Dreier told "GMA" that he held a telephone town hall meeting with members of his district and that one woman complained that the credit crisis had made it impossible for her to get a college loan for her daughter.

Wall Street icon Warren Buffett compared the fiscal meltdown to an "economic Pearl Harbor" during an interview on the "Charlie Rose Show" and said it was urgent for the government to act.

The U.S. economy is "like a great athlete that's had a cardiac arrest," Buffett said. "And the paramedics have arrived . . . They shouldn't start criticizing the patient. They should do what's needed right now."

Buffett has made his own prognosis on the economy. In recent days he has announced he will invest $3 billion in General Electric and $5 billion in Goldman Sachs.

Despite promising support building on the Republican side, some are worried that fiscally conservative House Democrats will not support the bill's tax cuts that are not paid for in the budget.

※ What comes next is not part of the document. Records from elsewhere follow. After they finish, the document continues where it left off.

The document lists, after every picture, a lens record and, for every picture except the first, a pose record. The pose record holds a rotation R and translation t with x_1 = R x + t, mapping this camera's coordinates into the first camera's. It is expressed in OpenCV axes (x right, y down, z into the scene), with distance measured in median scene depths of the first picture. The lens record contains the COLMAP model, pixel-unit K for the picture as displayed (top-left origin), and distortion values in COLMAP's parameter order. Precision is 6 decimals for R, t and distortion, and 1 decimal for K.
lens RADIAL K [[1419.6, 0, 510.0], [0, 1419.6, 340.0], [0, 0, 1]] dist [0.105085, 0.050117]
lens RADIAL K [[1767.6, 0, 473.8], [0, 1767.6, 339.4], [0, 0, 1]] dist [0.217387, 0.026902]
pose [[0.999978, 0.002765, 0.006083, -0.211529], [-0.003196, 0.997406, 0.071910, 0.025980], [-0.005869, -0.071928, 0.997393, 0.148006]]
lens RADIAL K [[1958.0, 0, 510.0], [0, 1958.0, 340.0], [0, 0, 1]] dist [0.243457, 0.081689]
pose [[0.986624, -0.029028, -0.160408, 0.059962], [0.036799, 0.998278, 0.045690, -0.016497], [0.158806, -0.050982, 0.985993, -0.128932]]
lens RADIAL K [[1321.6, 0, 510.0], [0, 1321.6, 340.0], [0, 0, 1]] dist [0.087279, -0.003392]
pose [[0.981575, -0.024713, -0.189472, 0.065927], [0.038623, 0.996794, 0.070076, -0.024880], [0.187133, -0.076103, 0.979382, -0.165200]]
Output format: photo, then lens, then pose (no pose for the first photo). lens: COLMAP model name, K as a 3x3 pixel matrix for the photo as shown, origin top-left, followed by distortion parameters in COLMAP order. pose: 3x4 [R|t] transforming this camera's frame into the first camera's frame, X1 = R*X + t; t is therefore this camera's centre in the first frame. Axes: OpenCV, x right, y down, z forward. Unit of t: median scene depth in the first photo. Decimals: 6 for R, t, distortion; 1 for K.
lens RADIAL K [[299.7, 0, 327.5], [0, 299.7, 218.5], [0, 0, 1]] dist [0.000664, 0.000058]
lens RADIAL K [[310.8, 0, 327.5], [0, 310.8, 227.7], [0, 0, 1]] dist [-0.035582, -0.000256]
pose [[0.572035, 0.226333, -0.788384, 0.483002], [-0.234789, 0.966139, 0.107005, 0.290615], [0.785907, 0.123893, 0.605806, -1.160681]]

Some Worries Persist in House

Despite promising support building on the Republican side, some are worried that fiscally conservative House Democrats will not support the bill's tax cuts that are not paid for in the budget.

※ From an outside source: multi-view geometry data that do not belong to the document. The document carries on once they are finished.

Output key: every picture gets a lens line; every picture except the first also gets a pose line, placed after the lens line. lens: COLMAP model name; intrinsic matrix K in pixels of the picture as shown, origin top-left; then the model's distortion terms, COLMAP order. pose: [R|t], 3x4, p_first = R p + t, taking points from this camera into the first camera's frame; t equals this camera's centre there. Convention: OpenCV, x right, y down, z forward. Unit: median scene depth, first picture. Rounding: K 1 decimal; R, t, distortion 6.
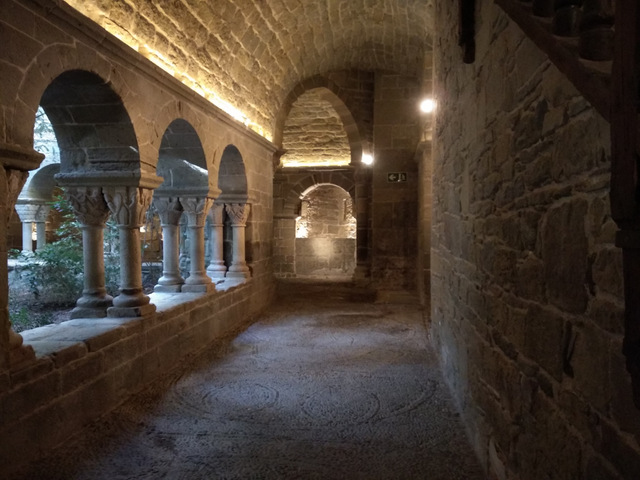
lens RADIAL K [[501.1, 0, 320.0], [0, 501.1, 240.0], [0, 0, 1]] dist [0.087391, -0.133291]
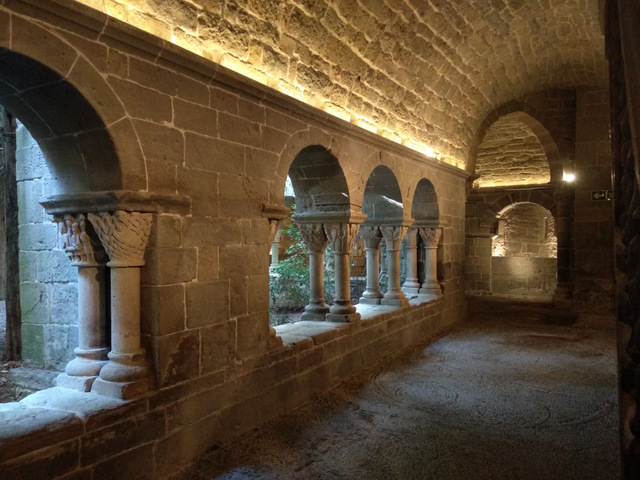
lens RADIAL K [[501.1, 0, 320.0], [0, 501.1, 240.0], [0, 0, 1]] dist [0.087391, -0.133291]
pose [[0.922043, 0.001533, -0.387084, 0.056563], [-0.011082, 0.999687, -0.022438, -0.022698], [0.386929, 0.024978, 0.921771, -0.167770]]
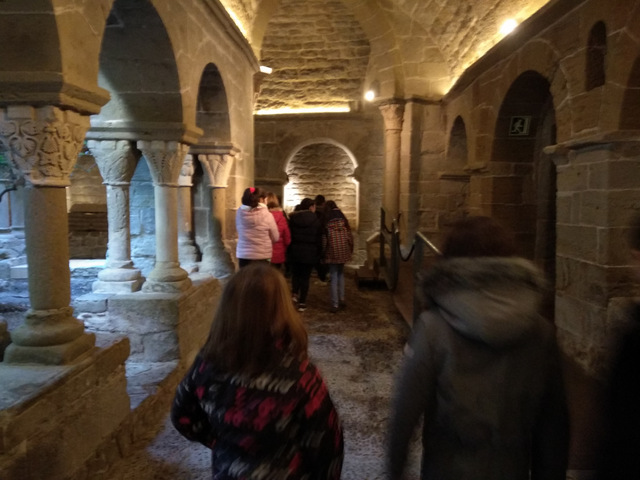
lens RADIAL K [[501.1, 0, 320.0], [0, 501.1, 240.0], [0, 0, 1]] dist [0.087391, -0.133291]
pose [[0.994679, 0.021396, 0.100775, -0.112026], [-0.029291, 0.996560, 0.077529, -0.014551], [-0.098769, -0.080068, 0.991884, 0.349603]]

"I personally am not very happy about that. I think there are aspects of the package which make the debt worse," said House Majority Leader Steny Hoyer. "Debt is the problem, that's why we're here."

Hoyer said he will support the new package regardless, but feared some Democrats who supported the bill Monday might switch their votes.

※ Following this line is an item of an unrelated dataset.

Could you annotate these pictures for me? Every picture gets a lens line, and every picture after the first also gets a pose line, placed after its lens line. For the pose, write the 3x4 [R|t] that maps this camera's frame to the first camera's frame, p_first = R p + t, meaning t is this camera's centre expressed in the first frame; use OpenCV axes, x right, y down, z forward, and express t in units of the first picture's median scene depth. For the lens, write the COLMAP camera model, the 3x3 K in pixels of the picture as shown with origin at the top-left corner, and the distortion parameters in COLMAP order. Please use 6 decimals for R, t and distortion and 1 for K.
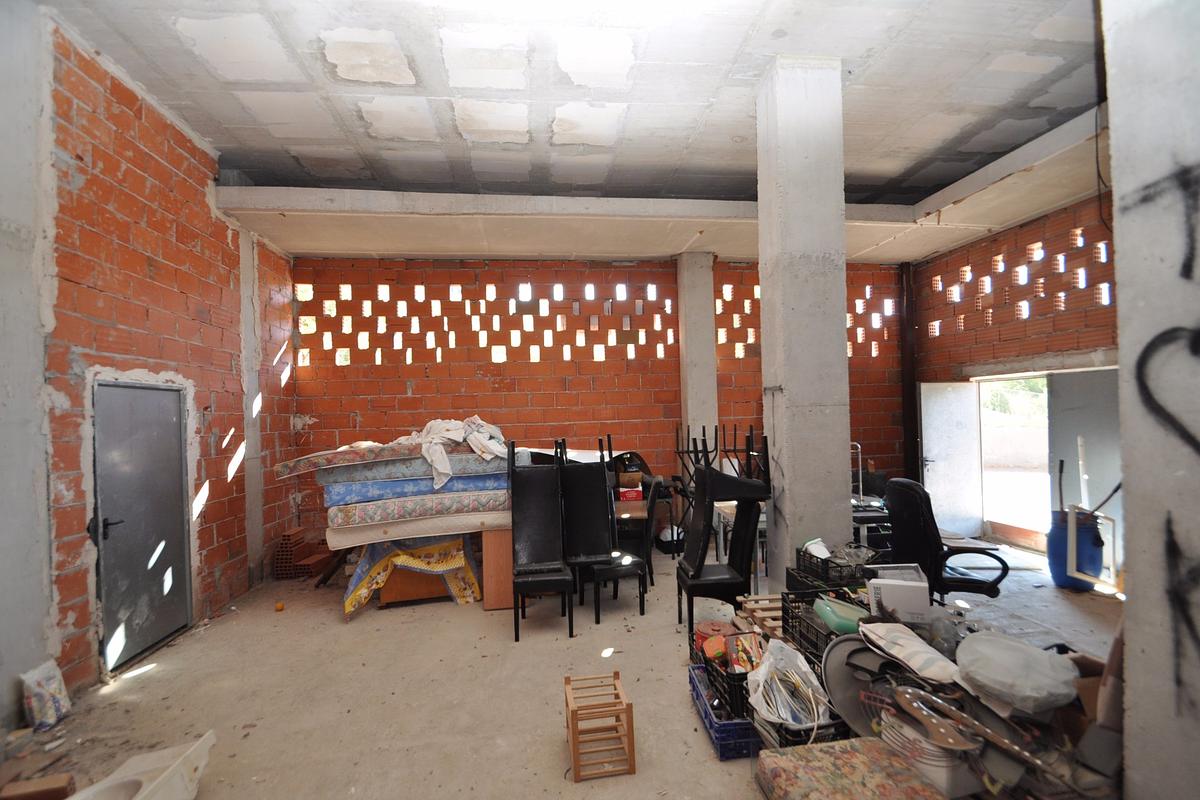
lens RADIAL K [[521.3, 0, 598.5], [0, 521.3, 407.0], [0, 0, 1]] dist [0.001927, -0.005428]
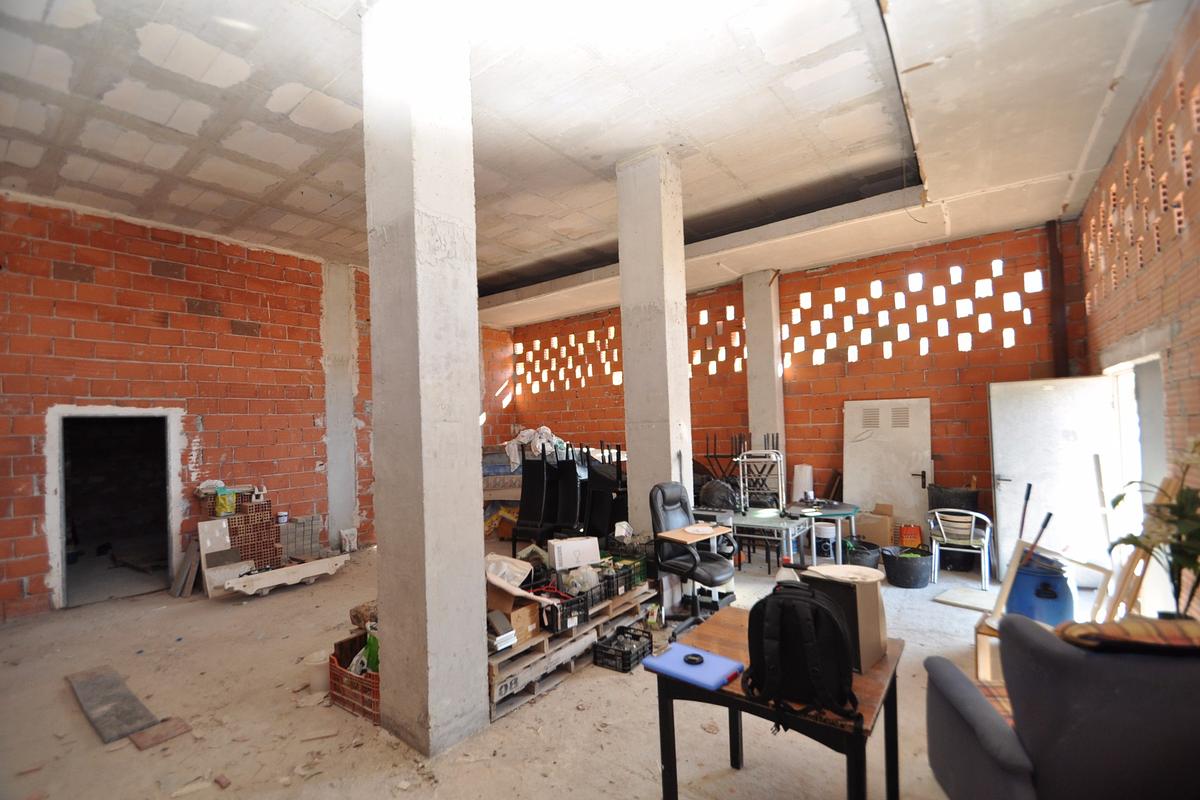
lens RADIAL K [[521.3, 0, 598.3], [0, 521.3, 405.1], [0, 0, 1]] dist [0.001927, -0.005428]
pose [[0.729562, -0.028302, -0.683328, 0.705201], [0.027766, 0.999545, -0.011755, -0.018813], [0.683350, -0.010397, 0.730017, -0.011481]]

"If I believe we don't have the votes on Friday, perhaps I'll wait until Saturday, and if we don't have them on Saturday, perhaps we'll wait until Sunday," the Democratic House leader said.

On Wednesday, President George W. Bush heralded the Senate version of the bill, arguing that it's better than the one that failed to pass the House 228-205 on Monday.

"It's very important for members to take this bill very seriously," Bush said while meeting with NATO Cmdr. Gen. McKiernan in the Oval Office. "It's very important for us to pass this piece of legislation so as to stabilize the situation, so that it doesn't get worse and that our fellow citizens lose wealth and work. ... the bill is different. It's been improved. And I'm confident it will pass."

Obama, McCain Pause Presidential Politics for Economic Crisis

McCain expressed confidence on the bill Wednesday, stressing the urgency of the bill's success in the Senate during a campaign event in Independence, Mo.

"I am confident there are enough people of good will in both parties to help see America through this crisis," McCain said. "And when the last vote is cast, we can be grateful to all of them -- Democrats and Republicans alike -- for helping to solve the crisis instead of merely exploiting it."

But, he continued, "If the financial rescue bill fails in Congress yet again, the present crisis will turn into a disaster."

Obama, McCain Depart Presidential Campaign Trail for Senate Vote

Obama also stressed necessity of the bill's passage.

"It is clear that this is what we must do right now to prevent a crisis from turning into a catastrophe."

Still, the big looming question remains: what will happen when the bill returns to the House on Friday for a second vote?

Senate Republican Leader Mitch McConnell expressed confidence in the Senate's work, but wouldn't bet on its prospects in the House.